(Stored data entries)
......
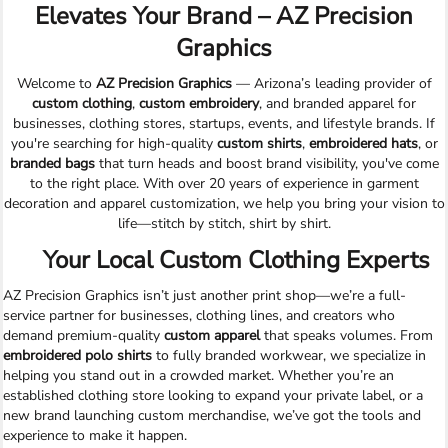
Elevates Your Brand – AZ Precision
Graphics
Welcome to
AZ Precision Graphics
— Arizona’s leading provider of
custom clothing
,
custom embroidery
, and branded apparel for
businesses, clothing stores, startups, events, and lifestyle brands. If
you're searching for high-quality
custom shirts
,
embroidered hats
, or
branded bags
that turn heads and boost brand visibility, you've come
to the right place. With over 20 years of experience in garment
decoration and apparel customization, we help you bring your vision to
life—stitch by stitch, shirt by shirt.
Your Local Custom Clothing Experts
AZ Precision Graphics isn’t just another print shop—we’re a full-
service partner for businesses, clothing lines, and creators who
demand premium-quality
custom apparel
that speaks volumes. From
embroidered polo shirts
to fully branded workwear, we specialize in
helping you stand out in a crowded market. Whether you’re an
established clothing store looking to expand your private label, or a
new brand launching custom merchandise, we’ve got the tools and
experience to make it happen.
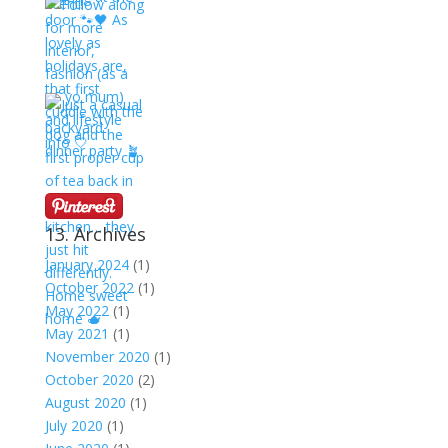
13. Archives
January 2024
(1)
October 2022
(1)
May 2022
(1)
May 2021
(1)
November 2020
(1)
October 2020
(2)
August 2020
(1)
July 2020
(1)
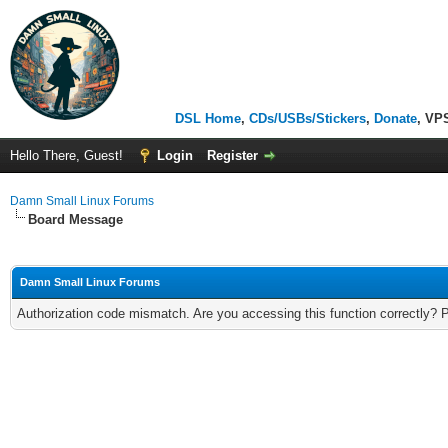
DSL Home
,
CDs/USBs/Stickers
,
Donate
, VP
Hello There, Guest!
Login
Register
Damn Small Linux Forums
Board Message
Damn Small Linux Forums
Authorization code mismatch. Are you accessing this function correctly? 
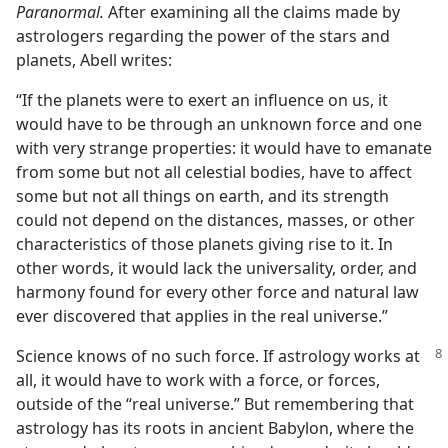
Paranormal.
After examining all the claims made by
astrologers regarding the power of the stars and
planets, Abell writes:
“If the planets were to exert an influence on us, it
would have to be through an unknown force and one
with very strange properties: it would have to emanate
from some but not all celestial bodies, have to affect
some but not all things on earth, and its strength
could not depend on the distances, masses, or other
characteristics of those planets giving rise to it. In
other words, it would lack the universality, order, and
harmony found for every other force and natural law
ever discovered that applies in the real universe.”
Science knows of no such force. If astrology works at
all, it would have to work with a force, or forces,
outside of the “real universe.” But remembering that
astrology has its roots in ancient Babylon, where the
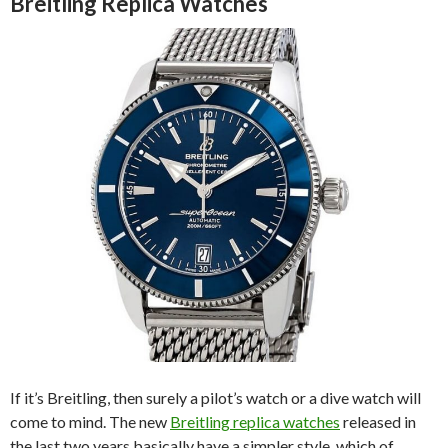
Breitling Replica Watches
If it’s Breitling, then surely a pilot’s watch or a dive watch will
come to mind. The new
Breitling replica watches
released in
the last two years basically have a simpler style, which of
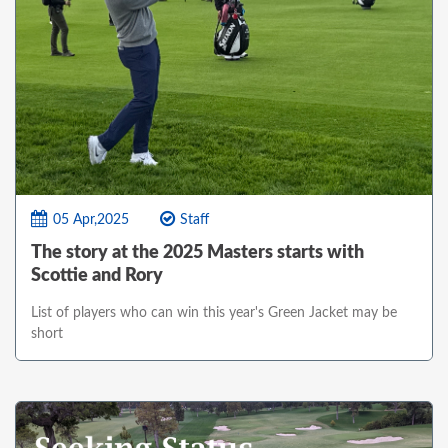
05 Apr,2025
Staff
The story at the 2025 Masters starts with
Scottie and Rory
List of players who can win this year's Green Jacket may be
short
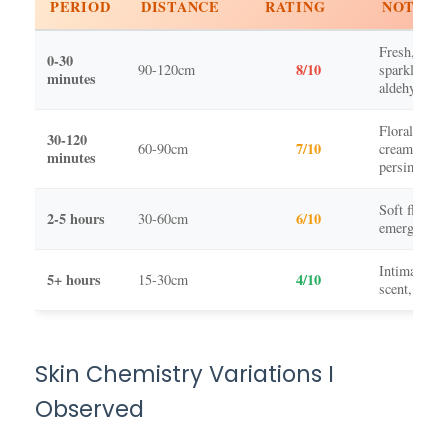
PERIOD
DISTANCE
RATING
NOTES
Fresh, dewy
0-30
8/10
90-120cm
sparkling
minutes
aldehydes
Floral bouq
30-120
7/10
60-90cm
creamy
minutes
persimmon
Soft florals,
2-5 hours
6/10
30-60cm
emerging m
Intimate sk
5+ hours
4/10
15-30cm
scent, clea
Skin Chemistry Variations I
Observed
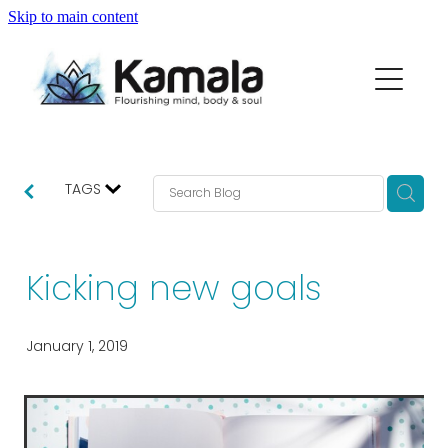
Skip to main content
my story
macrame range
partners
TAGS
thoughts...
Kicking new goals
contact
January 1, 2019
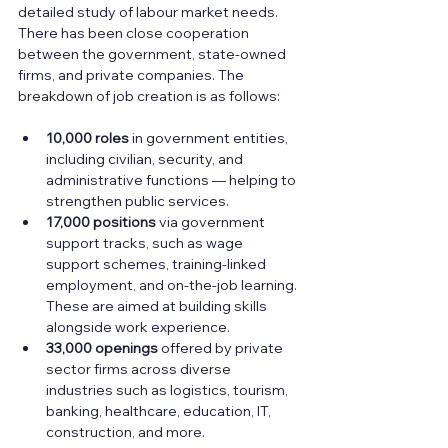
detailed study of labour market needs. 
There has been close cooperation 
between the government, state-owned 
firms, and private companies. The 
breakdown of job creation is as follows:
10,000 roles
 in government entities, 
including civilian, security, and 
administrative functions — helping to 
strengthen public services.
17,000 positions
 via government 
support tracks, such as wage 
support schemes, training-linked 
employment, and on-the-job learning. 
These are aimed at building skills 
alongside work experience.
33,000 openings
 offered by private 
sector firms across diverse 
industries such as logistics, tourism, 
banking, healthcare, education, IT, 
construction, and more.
......
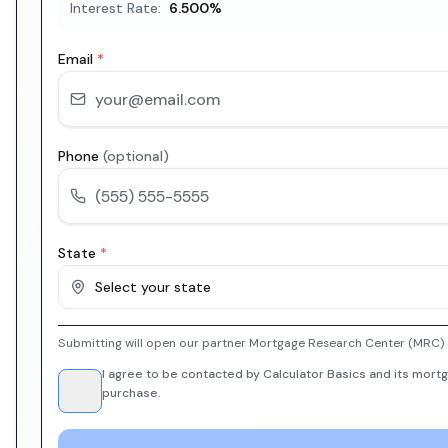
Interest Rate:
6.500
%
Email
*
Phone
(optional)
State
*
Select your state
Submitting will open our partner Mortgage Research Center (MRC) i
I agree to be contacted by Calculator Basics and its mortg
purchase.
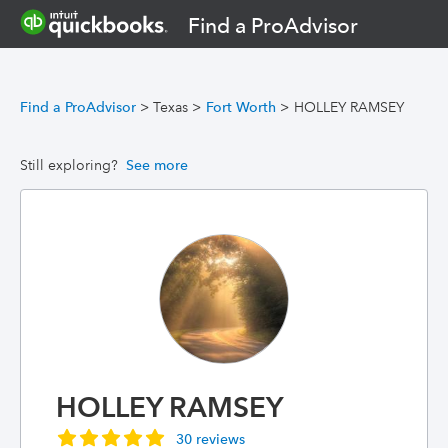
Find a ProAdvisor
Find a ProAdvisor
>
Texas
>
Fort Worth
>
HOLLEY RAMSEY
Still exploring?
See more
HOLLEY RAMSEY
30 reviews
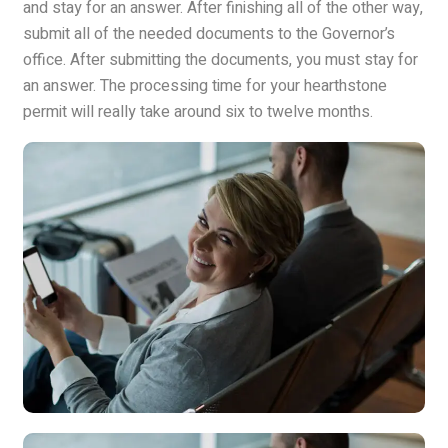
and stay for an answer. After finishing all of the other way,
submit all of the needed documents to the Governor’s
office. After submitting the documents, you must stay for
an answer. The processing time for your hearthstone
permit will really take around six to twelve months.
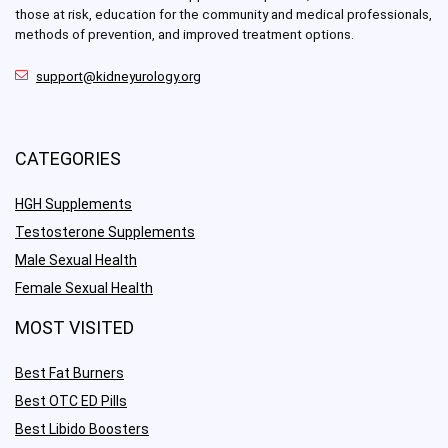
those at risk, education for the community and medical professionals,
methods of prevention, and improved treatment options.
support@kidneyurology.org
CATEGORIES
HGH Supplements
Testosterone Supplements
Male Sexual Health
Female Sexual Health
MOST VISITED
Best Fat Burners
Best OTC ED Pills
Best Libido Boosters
......
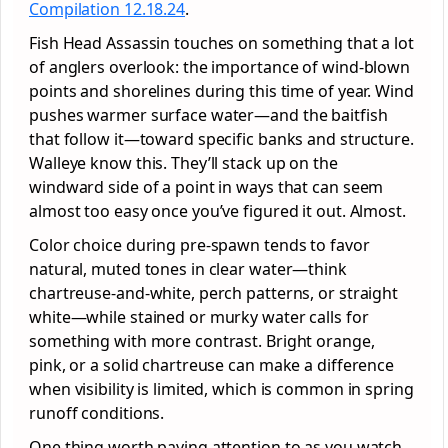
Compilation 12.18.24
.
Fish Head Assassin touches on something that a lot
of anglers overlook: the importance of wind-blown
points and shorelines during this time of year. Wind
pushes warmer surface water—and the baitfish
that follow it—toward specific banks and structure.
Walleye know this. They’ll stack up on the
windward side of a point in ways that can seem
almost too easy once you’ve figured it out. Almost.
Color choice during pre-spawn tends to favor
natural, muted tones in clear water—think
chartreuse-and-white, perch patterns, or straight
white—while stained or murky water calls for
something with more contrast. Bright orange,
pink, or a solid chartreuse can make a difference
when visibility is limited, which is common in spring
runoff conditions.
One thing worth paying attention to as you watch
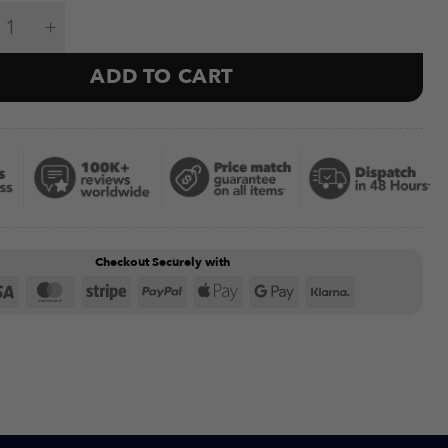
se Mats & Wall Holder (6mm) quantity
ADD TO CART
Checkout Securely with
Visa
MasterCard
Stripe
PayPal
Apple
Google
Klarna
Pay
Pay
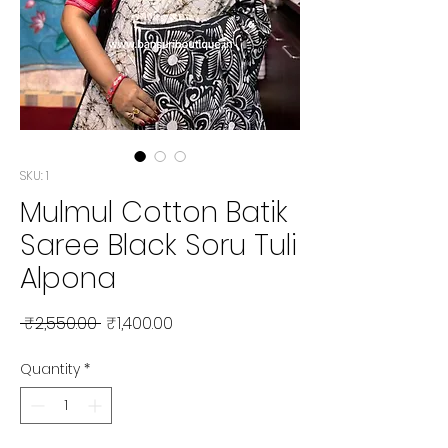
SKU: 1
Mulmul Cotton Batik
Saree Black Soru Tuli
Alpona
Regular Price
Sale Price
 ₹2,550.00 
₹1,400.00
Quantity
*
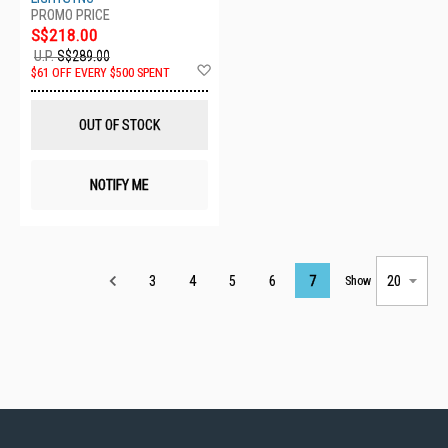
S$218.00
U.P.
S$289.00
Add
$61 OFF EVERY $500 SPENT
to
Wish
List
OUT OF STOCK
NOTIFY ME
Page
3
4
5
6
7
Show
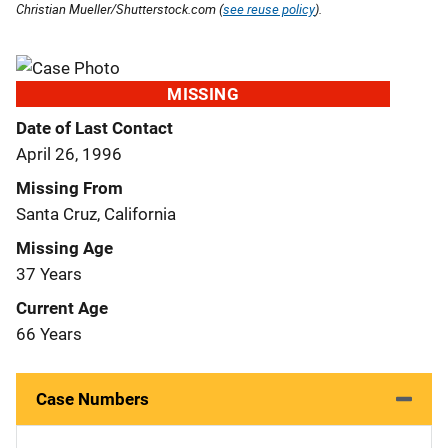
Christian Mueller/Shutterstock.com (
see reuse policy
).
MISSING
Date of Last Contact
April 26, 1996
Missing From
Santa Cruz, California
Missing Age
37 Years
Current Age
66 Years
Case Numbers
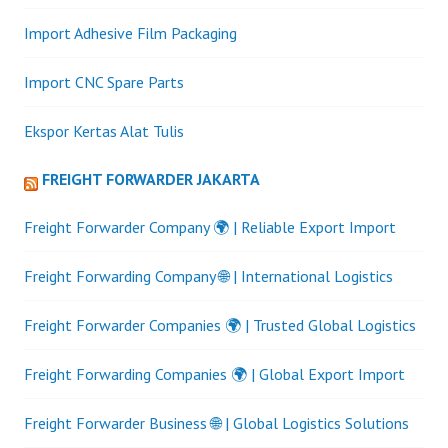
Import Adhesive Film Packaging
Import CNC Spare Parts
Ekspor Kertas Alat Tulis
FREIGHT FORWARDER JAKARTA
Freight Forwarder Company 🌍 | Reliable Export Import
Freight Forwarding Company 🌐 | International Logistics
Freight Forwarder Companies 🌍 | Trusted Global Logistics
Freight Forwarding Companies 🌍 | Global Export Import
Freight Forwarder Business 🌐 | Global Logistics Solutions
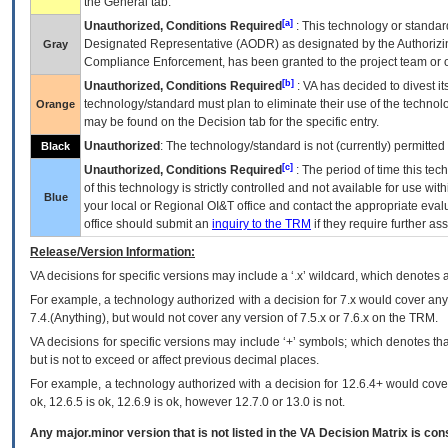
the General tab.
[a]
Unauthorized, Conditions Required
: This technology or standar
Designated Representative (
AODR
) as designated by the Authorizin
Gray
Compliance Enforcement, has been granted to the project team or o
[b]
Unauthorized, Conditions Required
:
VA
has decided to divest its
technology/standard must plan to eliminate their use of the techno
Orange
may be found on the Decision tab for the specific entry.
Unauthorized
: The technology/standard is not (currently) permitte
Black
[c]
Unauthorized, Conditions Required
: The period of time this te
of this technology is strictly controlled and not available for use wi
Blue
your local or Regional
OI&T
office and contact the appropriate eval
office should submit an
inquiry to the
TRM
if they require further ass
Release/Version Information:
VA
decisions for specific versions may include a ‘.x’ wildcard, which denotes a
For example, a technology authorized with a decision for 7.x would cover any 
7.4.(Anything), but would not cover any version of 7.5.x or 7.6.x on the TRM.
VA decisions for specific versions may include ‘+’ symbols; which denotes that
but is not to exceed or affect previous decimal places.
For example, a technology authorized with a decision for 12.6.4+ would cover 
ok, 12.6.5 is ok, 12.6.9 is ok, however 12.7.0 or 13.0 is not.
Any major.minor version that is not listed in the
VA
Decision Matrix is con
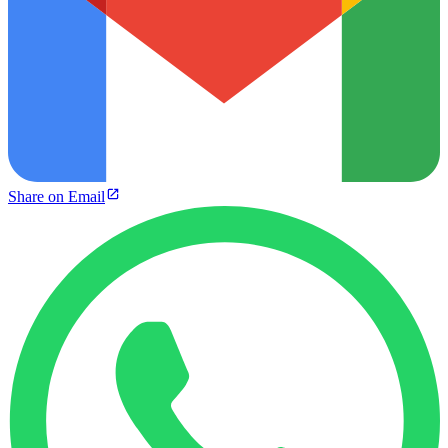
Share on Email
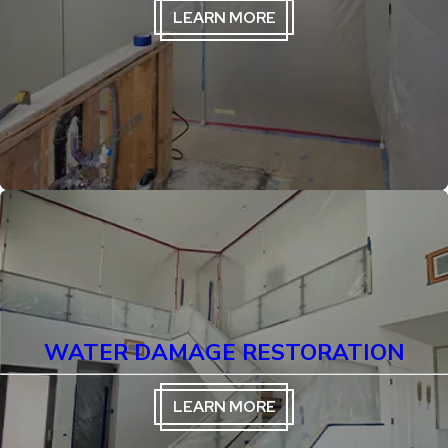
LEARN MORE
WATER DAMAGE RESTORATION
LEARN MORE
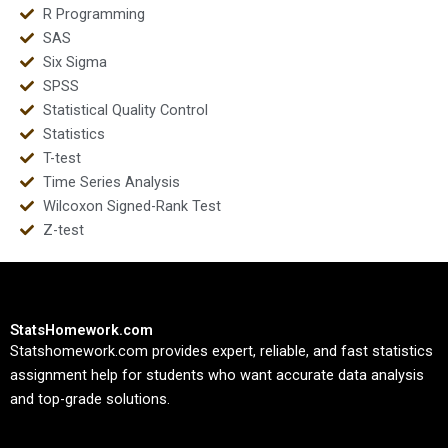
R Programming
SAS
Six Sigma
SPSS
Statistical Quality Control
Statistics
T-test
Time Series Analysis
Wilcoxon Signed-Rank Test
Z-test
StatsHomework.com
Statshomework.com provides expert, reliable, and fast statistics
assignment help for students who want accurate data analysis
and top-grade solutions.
......
_Exercise description_
Copy out, word for word, everything in the records above from the line containing "the General tab." down to the line containing "VA decisions for", including both of those lines.

_Exercise output_
the General tab.
[a]
Unauthorized, Conditions Required
: This technology or standar
Designated Representative (
AODR
) as designated by the Authorizin
Gray
Compliance Enforcement, has been granted to the project team or o
[b]
Unauthorized, Conditions Required
:
VA
has decided to divest its
technology/standard must plan to eliminate their use of the techno
Orange
may be found on the Decision tab for the specific entry.
Unauthorized
: The technology/standard is not (currently) permitte
Black
[c]
Unauthorized, Conditions Required
: The period of time this te
of this technology is strictly controlled and not available for use wi
Blue
your local or Regional
OI&T
office and contact the appropriate eval
office should submit an
inquiry to the
TRM
if they require further ass
Release/Version Information:
VA
decisions for specific versions may include a ‘.x’ wildcard, which denotes a
For example, a technology authorized with a decision for 7.x would cover any 
7.4.(Anything), but would not cover any version of 7.5.x or 7.6.x on the TRM.
VA decisions for specific versions may include ‘+’ symbols; which denotes that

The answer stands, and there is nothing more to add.